- **Provided text**:

____________

Running to God

Jonah 1:17-2:10
Jim De Witte

Overview

Jim unpacks Jonah's prayer from inside the great fish, exploring what happens when we find ourselves in a pit because of our own sinful choices. Jonah's distress, confession, and recognition that salvation belongs to the Lord alone mirror our own need to turn back to God rather than run from Him. This Old Testament rescue story ultimately points us to Jesus, who descended into the deepest pit on our behalf and rose victorious, offering undeserved mercy to guilty sinners who cry out to Him.

Main Points

  1. Salvation belongs to the Lord. We cannot save ourselves from the pits we create through sin.
  2. Unrepentant sin affects us physically, emotionally, and spiritually. Confession brings relief and restoration.
  3. God doesn't give up on His rebellious children. His grace relentlessly pursues us even when we run.
  4. Jonah's three days in the fish point to Jesus' three days in the grave and resurrection.

____________

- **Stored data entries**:

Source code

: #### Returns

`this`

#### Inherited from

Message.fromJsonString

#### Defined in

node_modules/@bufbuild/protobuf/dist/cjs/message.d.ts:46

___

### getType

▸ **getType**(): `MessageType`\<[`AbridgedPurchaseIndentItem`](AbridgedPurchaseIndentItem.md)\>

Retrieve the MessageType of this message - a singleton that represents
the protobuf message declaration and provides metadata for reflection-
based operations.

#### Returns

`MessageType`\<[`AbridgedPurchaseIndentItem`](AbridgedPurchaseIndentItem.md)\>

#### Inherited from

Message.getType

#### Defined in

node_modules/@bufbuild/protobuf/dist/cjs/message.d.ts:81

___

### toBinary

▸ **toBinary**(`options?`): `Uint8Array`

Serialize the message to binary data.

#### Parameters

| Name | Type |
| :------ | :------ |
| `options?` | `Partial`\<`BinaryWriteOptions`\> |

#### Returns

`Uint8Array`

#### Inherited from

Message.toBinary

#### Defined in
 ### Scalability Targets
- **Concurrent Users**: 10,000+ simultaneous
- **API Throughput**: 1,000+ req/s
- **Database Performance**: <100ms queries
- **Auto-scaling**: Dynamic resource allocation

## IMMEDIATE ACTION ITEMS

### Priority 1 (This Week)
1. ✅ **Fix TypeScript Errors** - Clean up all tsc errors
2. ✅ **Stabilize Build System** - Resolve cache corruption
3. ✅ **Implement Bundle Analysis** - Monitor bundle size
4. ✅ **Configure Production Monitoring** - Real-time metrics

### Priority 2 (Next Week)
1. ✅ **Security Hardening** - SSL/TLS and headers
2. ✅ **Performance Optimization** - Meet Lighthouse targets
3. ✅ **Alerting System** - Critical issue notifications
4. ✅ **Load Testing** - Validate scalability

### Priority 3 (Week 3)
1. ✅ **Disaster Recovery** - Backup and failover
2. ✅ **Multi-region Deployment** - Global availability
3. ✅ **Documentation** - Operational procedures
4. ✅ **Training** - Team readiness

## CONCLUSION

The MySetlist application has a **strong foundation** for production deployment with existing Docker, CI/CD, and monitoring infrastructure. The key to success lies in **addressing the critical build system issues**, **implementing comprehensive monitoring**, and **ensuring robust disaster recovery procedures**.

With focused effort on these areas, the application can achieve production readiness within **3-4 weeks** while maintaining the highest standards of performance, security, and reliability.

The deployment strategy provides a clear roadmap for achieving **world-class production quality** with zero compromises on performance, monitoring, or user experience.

____________

- **Prompt 1**:
Reproduce the rows verbatim from the line with "#### Parameters" to the line with "4. ✅ **Configure", both of those lines included.
- **Prompt 2**:
Continue the sermon summary on Jonah's prayer, starting after its last sentence.
These rows are unrelated to the sermon summary on Jonah's prayer.

- **Answer space 1**:
#### Parameters

| Name | Type |
| :------ | :------ |
| `options?` | `Partial`\<`BinaryWriteOptions`\> |

#### Returns

`Uint8Array`

#### Inherited from

Message.toBinary

#### Defined in
 ### Scalability Targets
- **Concurrent Users**: 10,000+ simultaneous
- **API Throughput**: 1,000+ req/s
- **Database Performance**: <100ms queries
- **Auto-scaling**: Dynamic resource allocation

## IMMEDIATE ACTION ITEMS

### Priority 1 (This Week)
1. ✅ **Fix TypeScript Errors** - Clean up all tsc errors
2. ✅ **Stabilize Build System** - Resolve cache corruption
3. ✅ **Implement Bundle Analysis** - Monitor bundle size
4. ✅ **Configure Production Monitoring** - Real-time metrics

- **Answer space 2**:
  5. The gospel gives us both humility and confidence. We know our sin's depth and God's grace depth.
  6. Being united with God even in suffering is better than being anywhere apart from Him.

Transcript

A great fish swallows Jonah, and the Lord appointed a great fish to swallow up Jonah. And Jonah was in the belly of the fish three days and three nights. Then Jonah prayed to the Lord his God from the belly of the fish, saying, I called out to the Lord, out of my distress, and He answered me. Out of the belly of Sheol I cried, and You heard my voice. For You cast me into the deep, into the heart of the seas, and the floods surrounded me. All Your waves and Your billows passed over me. Then I said, I am driven away from Your sight, yet I shall look upon Your holy temple.

The water closed in over me to take my life. A deep surrounded me. Weeds were wrapped around about my head at the roots of the mountains. I went down to the land whose bars closed upon me forever, yet I brought up my life from the pit. O Lord my God, when my life was fainting away, I remembered the Lord, and my prayer came to You into Your holy temple. Those who pay regards to vain idols forsake their hope of steadfast love.

But I, with the voice of thanksgiving, will sacrifice to You that which I have vowed, I will pay. Salvation belongs to the Lord. And the Lord spoke to the fish, and it vomited Jonah out upon the dry land. I want to start by asking you a couple of questions. What do you do when you've messed up?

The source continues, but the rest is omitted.